County board delays lake outlet decision [UPDATED]Published 9:46am Wednesday, March 28, 2012 Updated 11:49am Wednesday, March 28, 2012
The Otter Tail County Board of Commissioners and county staff members need more time to address concerns over a proposed outlet on Little McDonald, Kerbs and Paul lakes, west of Perham. Those concerns were raised during a 30-day public comment period as part of an Environmental Assessment Worksheet (EAW).
County Land and Resource Director Bill Kalar and staff members will provide responses to those concerns, in a packet, to county board members on April 10. The county board, in turn, will study those responses before deciding on the need to move forward with an Environmental Impact Statement (EIS) on April 24.
County Board Chairman Lee Rogness on Tuesday said he hopes the board can see the need to preclude moving forward with the EIS.
“My concern is that this (environmental process) is burning up good time that could allow for work to begin on the outlet project,” said Rogness.
Kalar agreed, but said even the Little McDonald-Kerbs-Paul Lake Association sees the need to go through the environmental process, as long as necessary. Roger Neitzke, president of the association who was present at Tuesday’s meeting, concurred with Kalar.
Board members asked Kalar for his prediction on whether an EIS would be needed.
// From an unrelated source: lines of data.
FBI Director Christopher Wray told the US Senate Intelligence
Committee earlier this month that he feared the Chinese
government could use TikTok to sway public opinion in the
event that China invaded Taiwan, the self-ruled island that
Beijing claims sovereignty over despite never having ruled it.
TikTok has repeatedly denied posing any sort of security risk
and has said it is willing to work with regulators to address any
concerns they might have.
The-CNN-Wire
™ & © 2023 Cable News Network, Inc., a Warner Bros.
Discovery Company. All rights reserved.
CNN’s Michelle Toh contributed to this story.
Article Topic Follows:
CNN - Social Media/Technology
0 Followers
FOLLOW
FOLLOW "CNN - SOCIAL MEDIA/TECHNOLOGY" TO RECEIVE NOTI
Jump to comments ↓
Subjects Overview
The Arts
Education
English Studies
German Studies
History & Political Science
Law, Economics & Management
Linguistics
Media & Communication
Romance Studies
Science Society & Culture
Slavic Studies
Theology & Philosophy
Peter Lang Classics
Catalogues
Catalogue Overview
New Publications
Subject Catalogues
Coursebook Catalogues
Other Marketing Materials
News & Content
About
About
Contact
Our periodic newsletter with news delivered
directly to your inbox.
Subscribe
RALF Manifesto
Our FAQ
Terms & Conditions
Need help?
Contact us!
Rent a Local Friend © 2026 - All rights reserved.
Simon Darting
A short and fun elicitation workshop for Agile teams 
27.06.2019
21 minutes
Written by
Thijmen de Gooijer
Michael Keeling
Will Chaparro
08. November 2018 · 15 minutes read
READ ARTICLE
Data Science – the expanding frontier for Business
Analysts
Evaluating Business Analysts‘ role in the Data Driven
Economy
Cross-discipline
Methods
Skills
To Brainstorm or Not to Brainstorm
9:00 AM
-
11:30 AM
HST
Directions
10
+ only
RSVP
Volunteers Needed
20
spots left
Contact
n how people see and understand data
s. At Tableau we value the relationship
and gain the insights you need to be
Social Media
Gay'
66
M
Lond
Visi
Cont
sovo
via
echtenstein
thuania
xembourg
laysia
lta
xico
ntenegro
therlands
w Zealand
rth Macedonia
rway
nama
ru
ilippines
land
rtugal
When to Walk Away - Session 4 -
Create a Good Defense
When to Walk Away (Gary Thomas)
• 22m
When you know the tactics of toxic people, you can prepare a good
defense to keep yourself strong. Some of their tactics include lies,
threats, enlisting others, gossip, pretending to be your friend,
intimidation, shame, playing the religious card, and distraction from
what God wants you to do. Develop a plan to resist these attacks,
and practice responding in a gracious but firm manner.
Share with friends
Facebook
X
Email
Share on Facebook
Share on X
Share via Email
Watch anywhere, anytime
At the present time, Kalar said he leans for establishing an EIS process. He added, however, that circumstances could change, if all environmental questions can be adequately answered prior to April 24.
The proposed outlet route west of Perham, making use of Ditch 25, extends in a southwesterly direction. Water would discharge from Little McDonald Lake to Berger Lake, in turn flowing through Big McDonald, Round, Star, Dead, Walker and Otter Tail lakes. Then the water would flow into the Otter Tail River.
Commissioner Doug Huebsch, who represents the Perham area, agrees with Rogness by saying he doesn’t like to see further delays. However, he agrees that certain environmental issues need to be addressed before the county board votes on whether or not to proceed with the EIS.
“The reality is that it’s time-consuming to address all of the concerns that have been raised,” said Commissioner Wayne Johnson who represents the Pelican Rapids area. “We as a board need to make sure we have enough information in order to make a proper decision on the EIS.”
Three of the issues addressed during the public comment period include monitoring of phosphorus, the topic of lake sediments and potential downstream flooding. The project, if it gains final approval, would include control structures, channels and conduits.
County Attorney David Hauser reiterated Tuesday that it’s necessary for the county board to consider all the substantive and timely comments addressed during the EAW comment period. He also outlined environmental rules as criteria for making decisions, such as what the county board will need to do regarding whether or not to proceed with the Environmental Impact Statement.
If the county board decides that an EIS is required, that process must be completed before any permits can be approved by the county. If the county board decides that an EIS isn’t needed, the permit process could begin unless the county board’s decision is appealed to district court.